-------- DADOS DO EXERCÍCIO --------

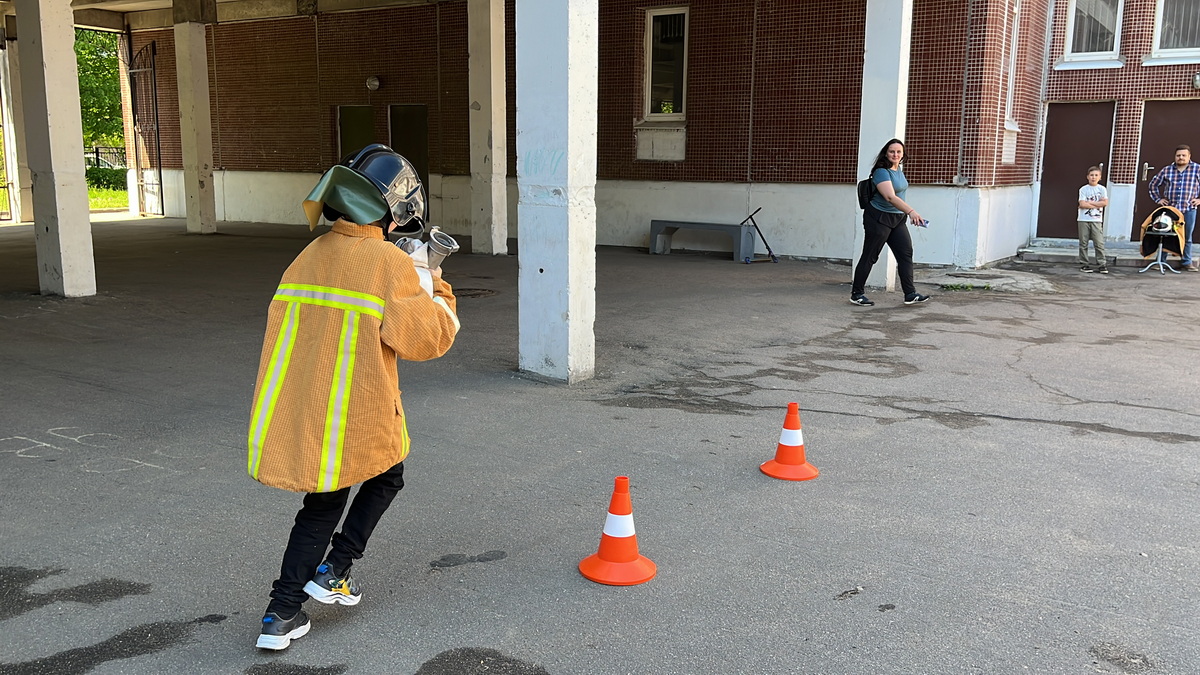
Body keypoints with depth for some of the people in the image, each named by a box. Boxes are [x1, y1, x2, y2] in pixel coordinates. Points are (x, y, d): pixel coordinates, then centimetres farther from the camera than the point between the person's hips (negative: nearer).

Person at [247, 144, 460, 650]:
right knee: (386, 476, 24)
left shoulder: (308, 258, 8)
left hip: (295, 411, 6)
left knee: (322, 506, 20)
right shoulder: (391, 266, -12)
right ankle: (333, 571, 17)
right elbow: (428, 338, -13)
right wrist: (435, 291, 6)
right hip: (359, 417, -6)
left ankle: (281, 615, 18)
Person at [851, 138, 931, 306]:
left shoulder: (899, 170, 10)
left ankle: (910, 294, 2)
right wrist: (911, 212, -42)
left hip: (897, 219, 8)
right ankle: (856, 294, 8)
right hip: (879, 218, -8)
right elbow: (890, 197, -32)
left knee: (906, 253, 0)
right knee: (869, 256, -2)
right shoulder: (882, 172, -18)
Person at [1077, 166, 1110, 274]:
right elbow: (1082, 204, -9)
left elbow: (1105, 203, -6)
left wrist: (1090, 202, -9)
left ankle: (1102, 265, -2)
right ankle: (1084, 264, 9)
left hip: (1097, 220, 0)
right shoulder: (1083, 189, 3)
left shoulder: (1102, 189, 6)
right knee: (1083, 243, 3)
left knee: (1099, 243, -4)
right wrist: (1097, 205, -8)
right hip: (1084, 220, 0)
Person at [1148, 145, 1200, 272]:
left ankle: (1187, 263, 14)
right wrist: (1158, 199, 12)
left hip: (1189, 210, -1)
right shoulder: (1167, 170, 8)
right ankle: (1160, 262, 6)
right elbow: (1153, 184, 20)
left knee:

--------

## O QUE FAZER
Informe todas as linhas dos dados acima que contêm a palavra "elbow", diferenciando maiúsculas de minúsculas.

## RESULTADO DO EXERCÍCIO
right elbow: (428, 338, -13)
right elbow: (890, 197, -32)
right elbow: (1082, 204, -9)
left elbow: (1105, 203, -6)
right elbow: (1153, 184, 20)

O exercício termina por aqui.